Education in the news - April 2023

After the usual rush of articles about the results from the HSC and discussion about the usefulness or otherwise of the ATAR, the news focus changed to issues of sector growth, literacy and, following a Four Corners program on private schools, the values taught by schools.


The SMH editorial 17/2/23 focussed on the NSW growth of mid-fee Anglican, Islamic and Christian denomination schools, especially in the outer suburbs of Sydney, highlighted by a decline in public school enrolments for a second year. Independent school enrolments rose by 1.5%, Catholic schools remained steady and public schools fell 1.8%.

The article identified increasing affluence as one factor for parents seeking these schools and I would add the greater security of income following the COVID 19 years. In attempting to explain the change the SMH focused on the higher parent expectations for students from independent schools to go to university – Independent 71.9% Catholic 67% and Public 47.8%. As written about previously, expectations have a huge influence on student performance and are mostly self-fulfilling prophecies.

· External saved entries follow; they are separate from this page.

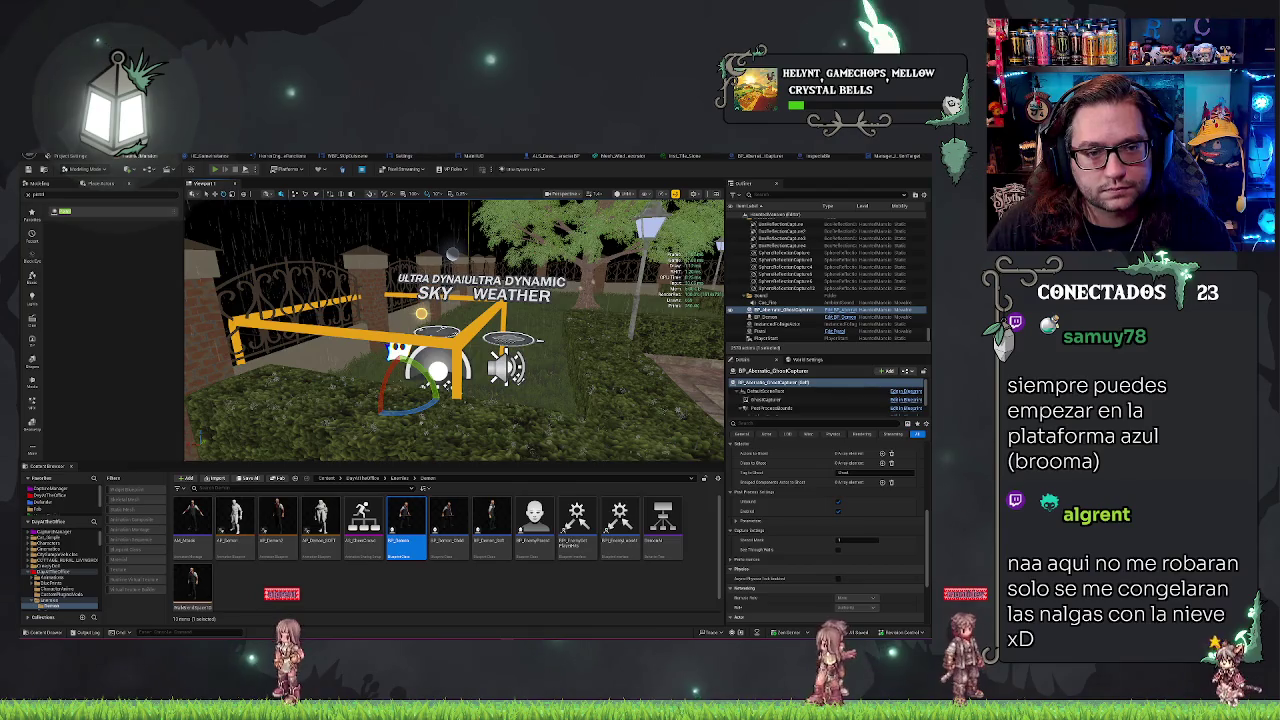
Step: Play-test the level briefly, then switch to the Manager_InteractionTarget blueprint
key("alt+p")
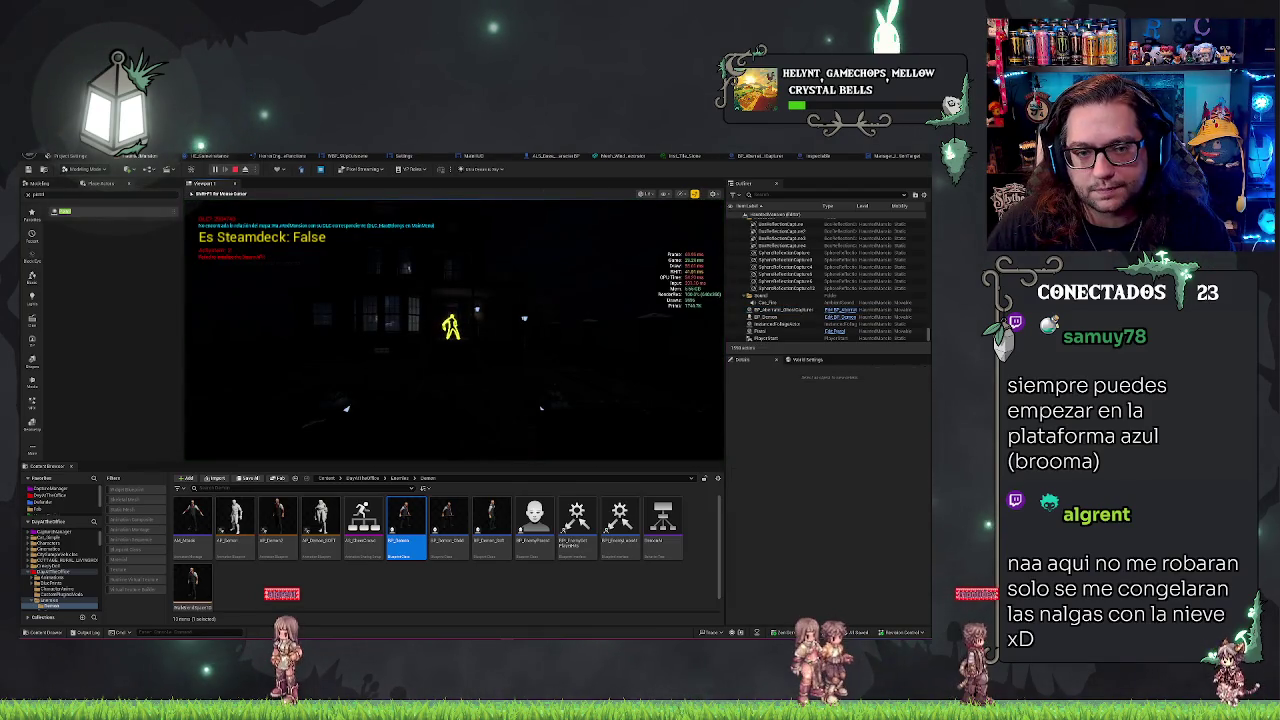
key("Escape")
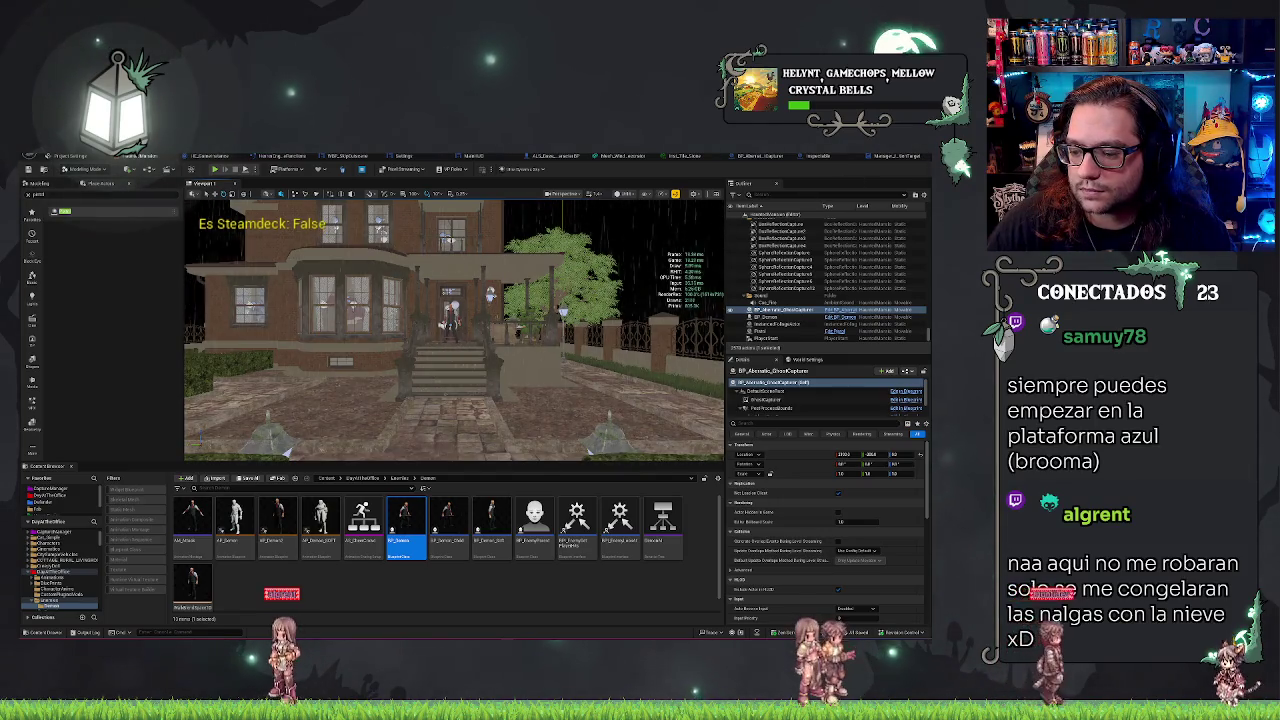
key("ctrl+Tab")
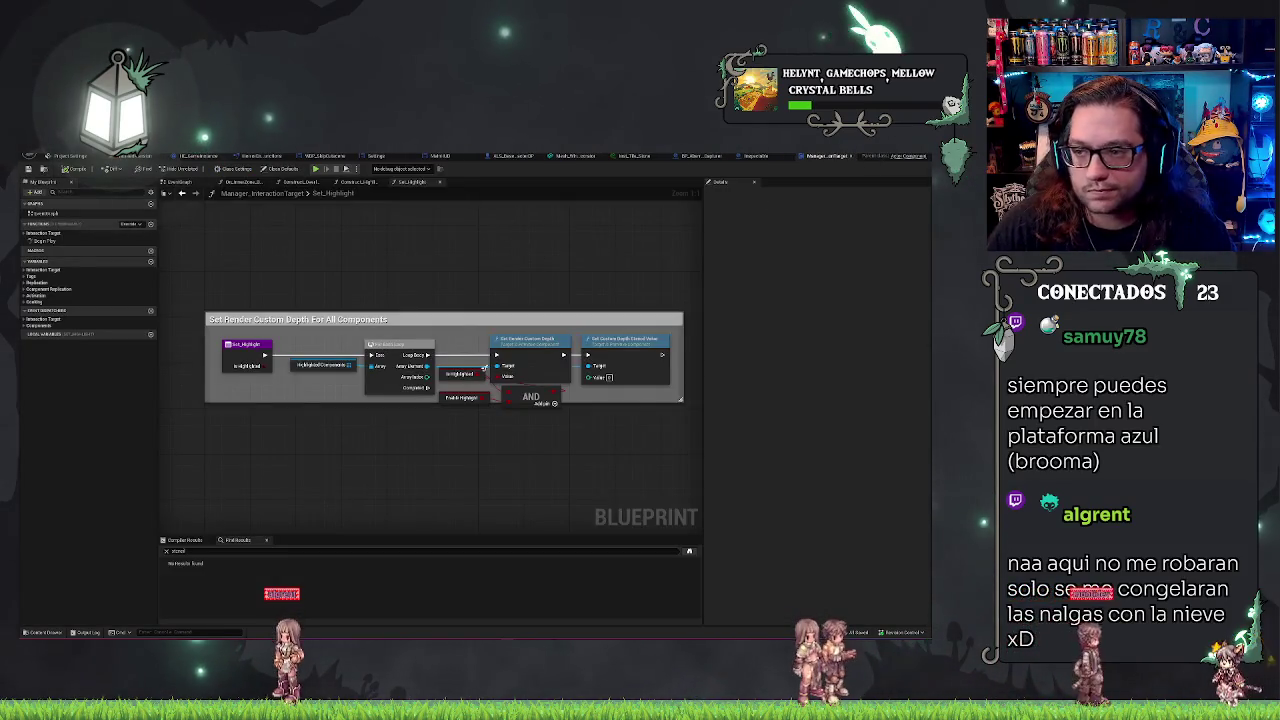
Step: Find StencilMask references by name and jump to its Get use in SetupActorStencilForGhostMask
key("ctrl+Tab")
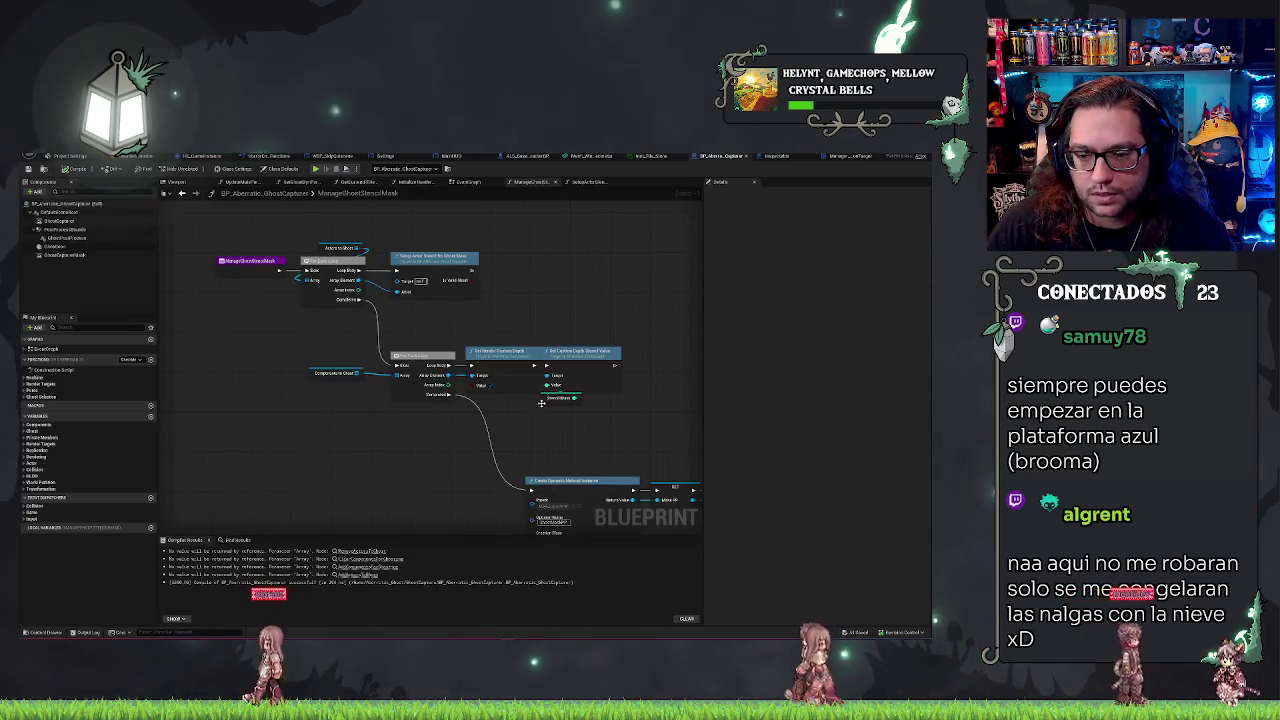
right_click(558, 397)
mouse_move(592, 469)
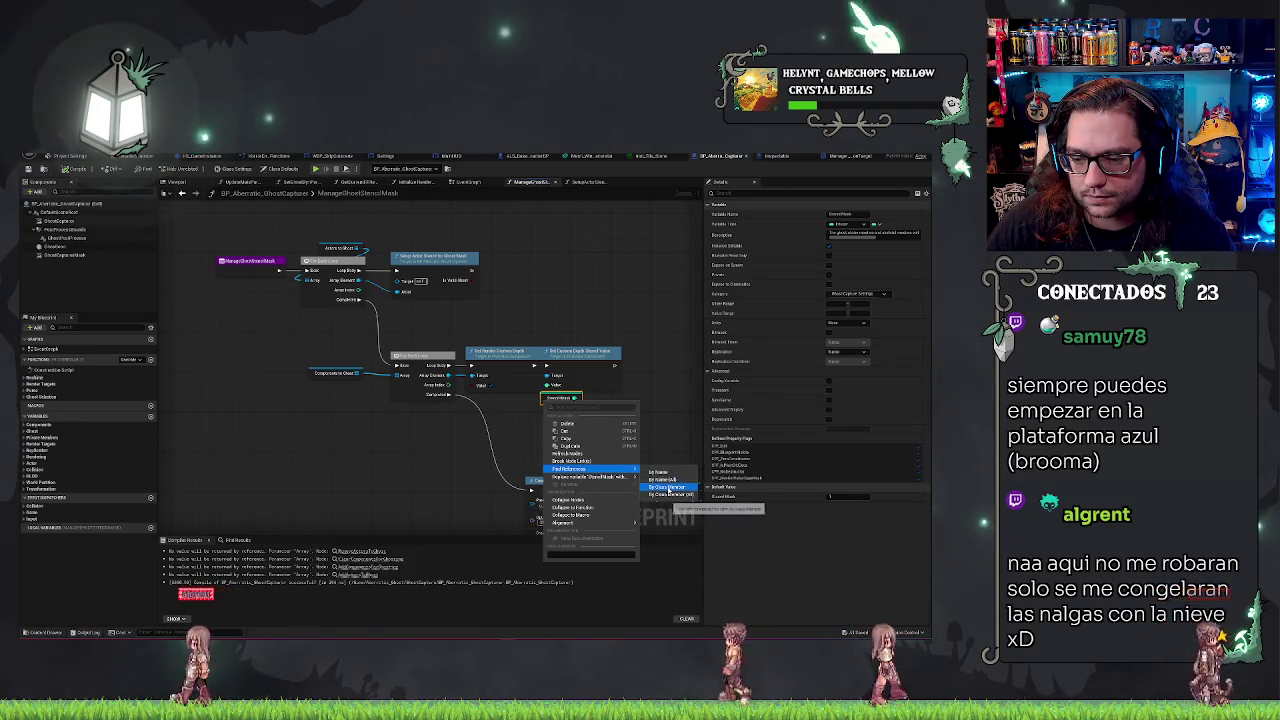
left_click(660, 472)
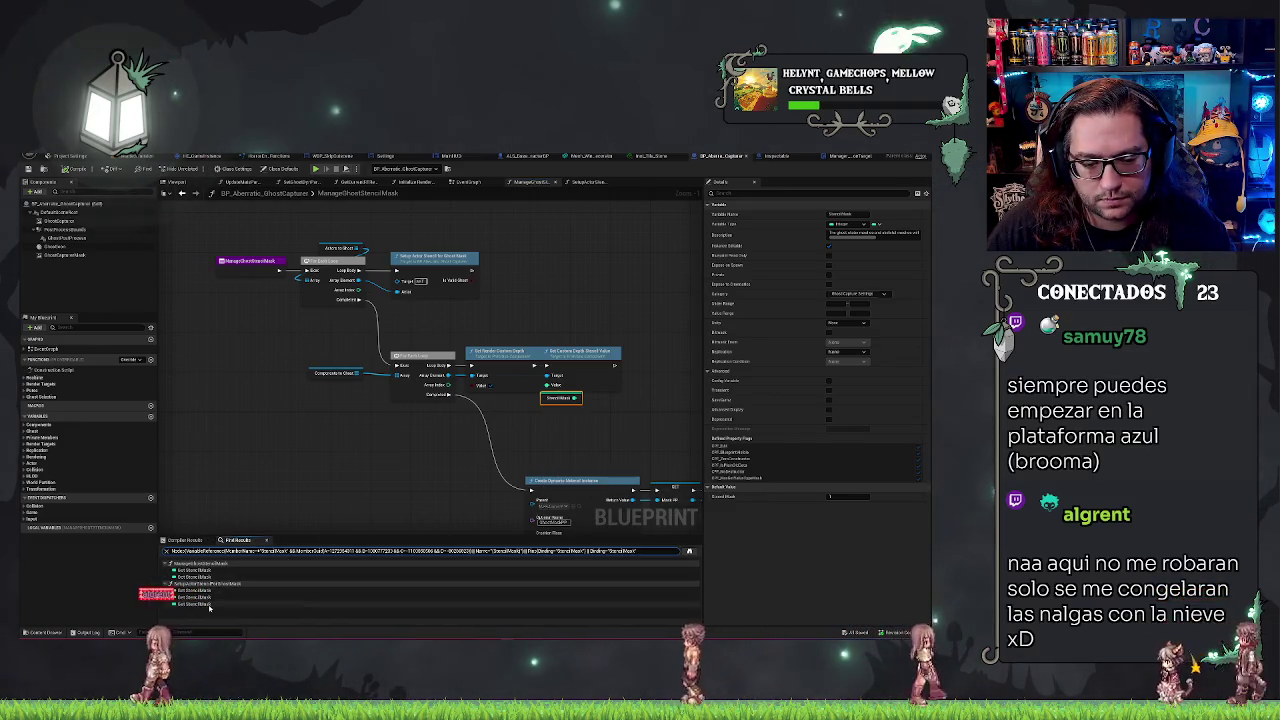
left_click(210, 591)
double_click(210, 592)
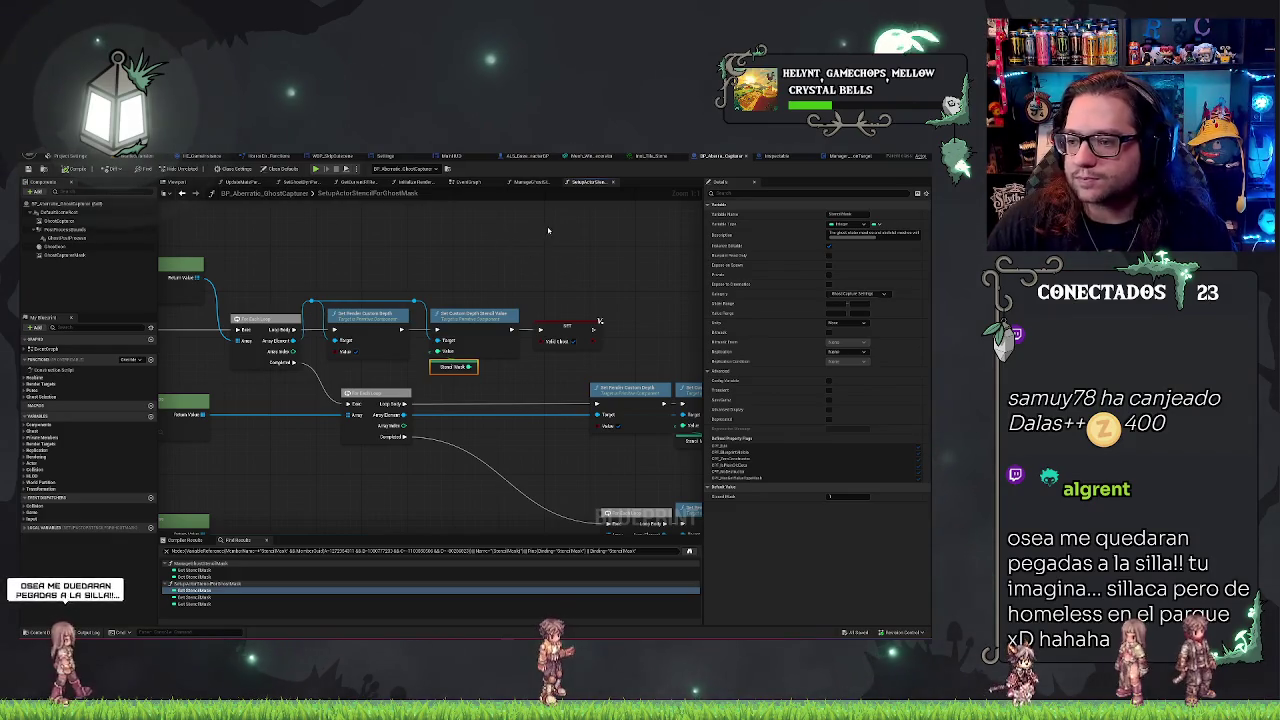
mouse_move(516, 239)
left_mouse_down()
mouse_move(534, 243)
mouse_move(486, 257)
mouse_move(650, 245)
left_mouse_up()
mouse_move(551, 243)
left_mouse_down()
mouse_move(677, 220)
mouse_move(616, 238)
left_mouse_up()
left_click(616, 238)
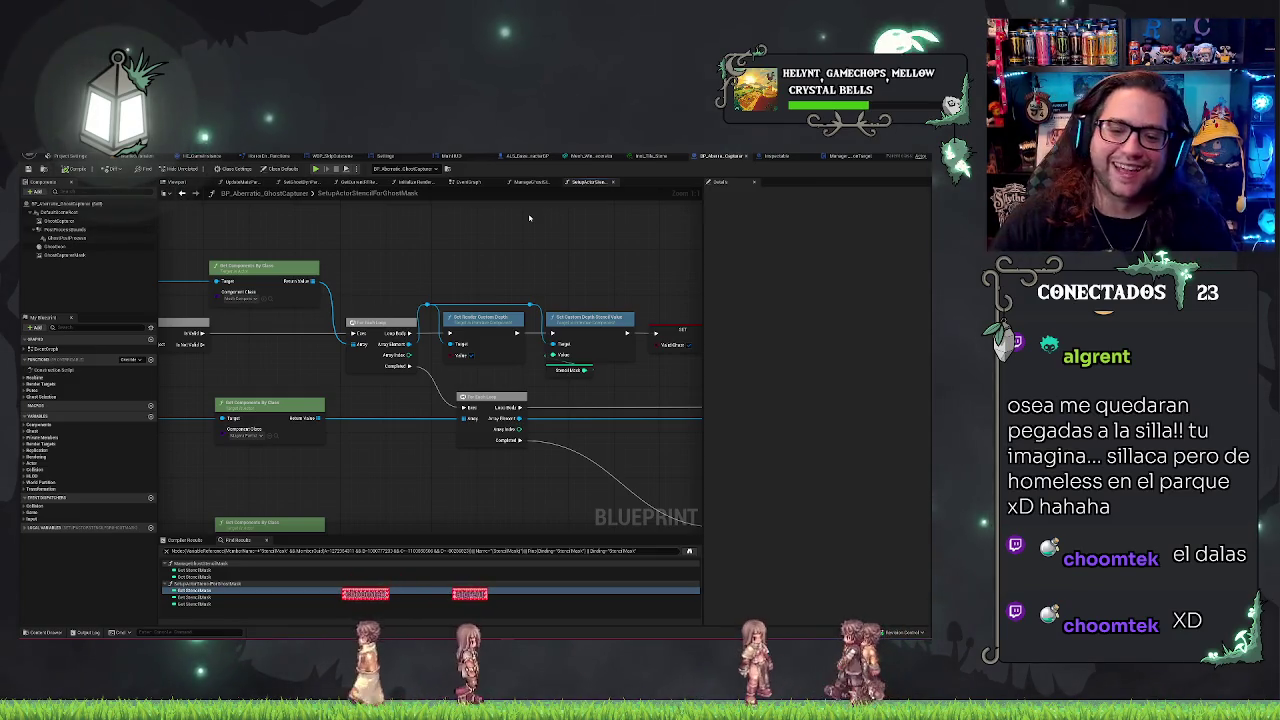
left_click_drag(547, 263, 347, 243)
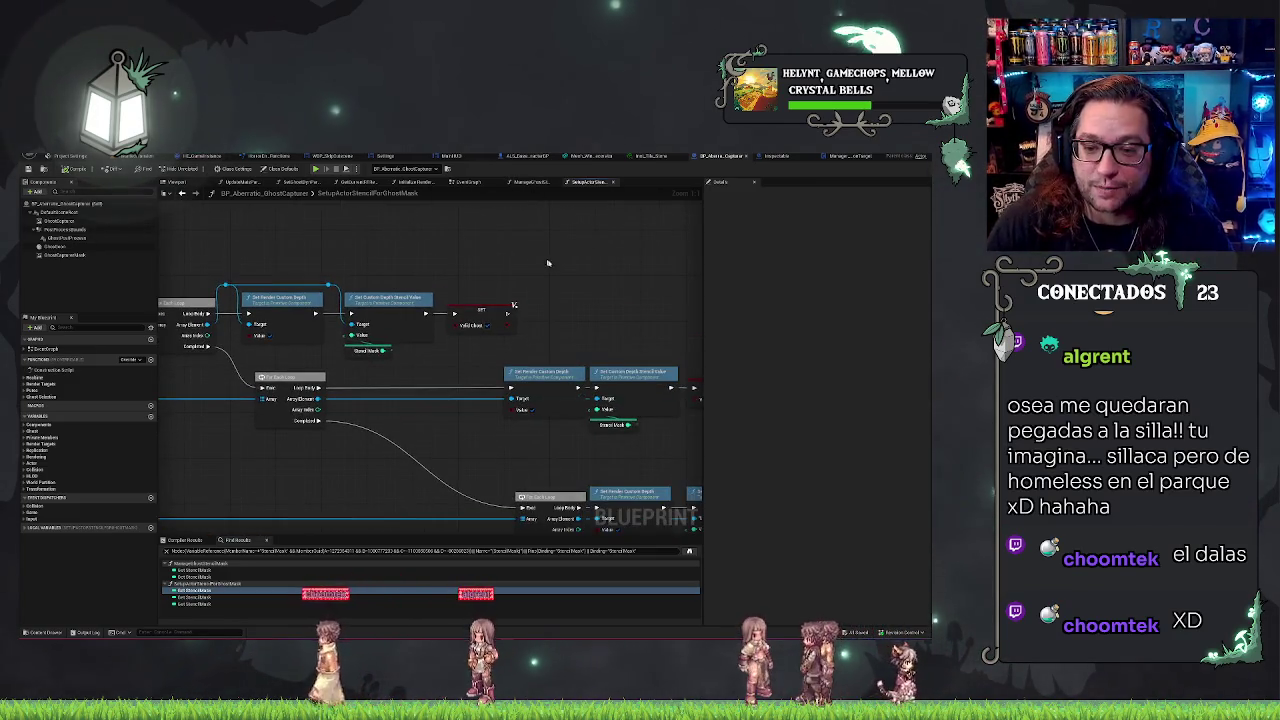
left_click_drag(547, 263, 399, 263)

These expectations can also have a negative impact according to the survey. Independent school parents perceive public schools are much more likely to involve behaviour issues and bullying and in fact a greater percentage of public-school parents do report such incidences for primary schools. (In. 15.4% Cath. 19.2% Pub. 23.4%.)

One might think that such outcomes would demand greater resources for public schools, but the Productivity Commission reports that over the last ten years non-government school funding increased by 27.2% compared with 23.9% for public schools. One would hope that Christians in all school sectors would want greater equity to ensure a fair allocation of resources.


At the same time columnist Jane Price writes in A lesson in private school values (SMH 21/2/23) Australians should be fighting for a school system insisting on equity, not entrenching privilege. Reeling from a Four Corners episode on Opus Dei schools she runs the typical line that what went wrong with one is probably wrong with all. Public schools have long-suffered from this fallacy of composition. She then rehearses the failings of private schools including the episodes around sexual assaults from boys at private boys’ schools.

Her comments are hardly unbiased, but have more bite when she compares the Schooling Resource Standard and actual funding of two public schools to expose the shortfall in funding that public schools are experiencing as state governments fail to pass on all the funding generated by the social index of the school. She wants to defund private schools and implores Australian voters to act to return fairness to the education system.

In response, Defund private schools? It’s no option by John Hastie Alphacrucis University College (SMH 13/2/23) points out the political reality that defunding private schools is not an option for any government such is the investment of voters’ money into these schools. He decries the historical centralise system of schooling and political decision making and calls for a rethink on its deep heart and purpose, and its intimate connection to the deep heart and purpose of our nation. However, neither are expanded on and it is left very unclear what is intended. While national agreed goals of schooling have been constructed now on several occasions there has not been either Australian or state government action to ensure funding according to agreed principles around socioeconomic indexes. Public schools are generally still underfunded with some independent schools overfunded. Getting any agreement to discuss broader outcomes and possible organisation of schooling in Australia while these inequalities exist is, like the defunding non-government schools, also not realistic.


In a letter to the editor 2/3/23 Brian Jones of Leura displays some of the confused thinking in the community about teaching values. Encouraging schools to stay away from “teaching” values he believes that schools should accept a wide range of inputs on values and leave it to parents and grandparents to do the heavy lifting. He does not seem to comprehend that when you don’t teach values you are teaching values. All lessons contain teaching about values. As the NSW Department policy Values of NSW public school discusses the different sorts of values and nominates nine particular values that underpin public education. Bringing these values to surface in lessons is very important because it gives substance to what these values mean in everyday life. Christians would want these values to be emphasised and discussed in classrooms.

NAPLAN and literacy

In Literacy focus helps school hit list of NAPLAN notables (SMH 22/2/23) we read how Cabramatta High School has raised NAPLAN literacy results through a compulsory 50 minute a week lesson focussing on the mastery of critical writing skills. My comment is: Is this teaching to the test and not very different to schools across the state, more in the private sector, that have additional classes to skill their students in NAPLAN tests.

Maybe I am a bit cynical, and the article does go on to outline the achievement of other schools by providing a classroom focus on literacy and numeracy skills. These schools have done well to use the data to identify weaknesses and to explicitly target programs to address those weaknesses like the Hurstville Primary School’s concentration on language-based mathematics problems to raise numeracy results.

Raising literacy and numeracy skills is important for all schools and a holistic approach is needed to ensure retired educators like me don’t suggest teaching for the test.